Bacterial infections are common in cirrhotic patients as a result of defects in their immune defense system [1]. We report two patients with cirrhosis who developed meningitis following upper endoscopy.
A 41-year-old man with a history of hepatitis C-related post-hepatitic cirrhosis was admitted to our intensive care unit because of hematemesis. The patient underwent an emergency upper endoscopy, which showed esophageal varices. He was treated by ligation of the varices, and intravenous antibiotic prophylaxis with ceftriaxone was started. Twelve hours later, the patient suddenly became drowsy, his body temperature rose to 40 °C, and he then had a generalized seizure. Cerebral computed tomography (CT) was normal. A lumbar puncture revealed purulent cerebrospinal fluid (CSF). CSF antigen tests and cultures were negative. Ceftriaxone and amoxicillin were administered intravenously for 2 weeks. The patient was discharged from hospital without any neurological sequelae.
A 58-year-old man was admitted with Child B alcoholic cirrhosis. Four days after an upper endoscopy was performed he became confused and his temperature rose to 40 °C. Urinary bacteriological analysis and chest radiography were normal, and empirical treatment with piperacillin and ciprofloxacin was started. His neurological condition deteriorated and he was admitted into the intensive care unit. A cerebral CT scan was normal, but lumbar puncture revealed purulent CSF. CSF cultures and antigen tests were negative, but three blood cultures were positive for Streptococcus oralis. The patient was treated with amoxicillin. There were no signs of endocarditis on echocardiography. A dental CT scan showed that he had several dental abscesses. The patient died of septic shock and multiorgan failure.
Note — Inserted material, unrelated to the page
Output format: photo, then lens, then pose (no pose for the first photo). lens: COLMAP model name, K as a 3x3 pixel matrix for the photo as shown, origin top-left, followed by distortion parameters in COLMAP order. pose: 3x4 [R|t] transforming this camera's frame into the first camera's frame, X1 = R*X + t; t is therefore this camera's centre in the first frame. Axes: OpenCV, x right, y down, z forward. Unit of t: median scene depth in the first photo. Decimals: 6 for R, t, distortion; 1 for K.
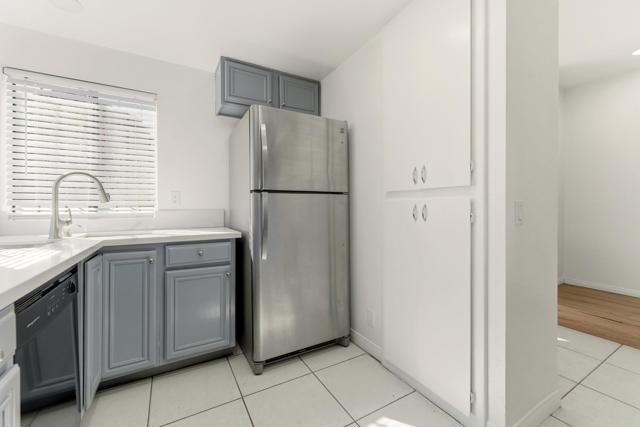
lens RADIAL K [[266.9, 0, 318.8], [0, 266.9, 207.8], [0, 0, 1]] dist [-0.000815, 0.000202]
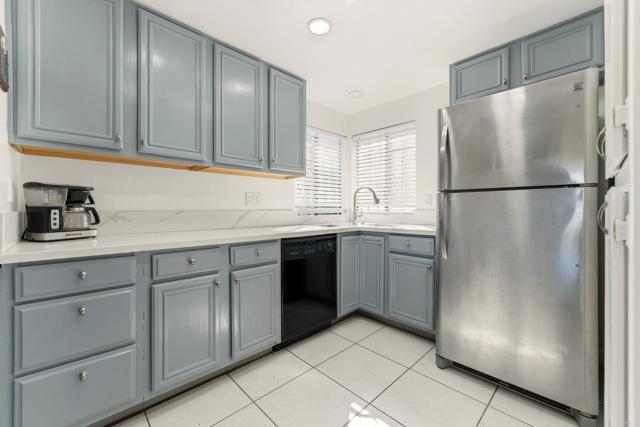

Although bacterial meningitis seems to be rare in cirrhosis [2], previous reports have suggested a causal relationship between meningitis and upper gastrointestinal endoscopy [3]. The diagnosis of meningitis in cirrhosis can be difficult for several reasons: the clinical presentation of meningitis in cirrhosis has special characteristics, such as the absence of nuchal rigidity; the condition frequently presents as a febrile coma [1]; and drowsiness or confusion can be masked by the encephalopathy. In addition, cultures can be negative after antibiotic prophylaxis [4], as in our first case.
Upper endoscopy requires manipulation of the oropharyngeal areas, which can damage the oral mucosa, and be followed by transient bacteremia (with commensal organisms) in 2.5 % of cases, as in the second case. Alcoholic patients often have poor oral hygiene, and any septic foci should be treated before upper endoscopy is performed [5].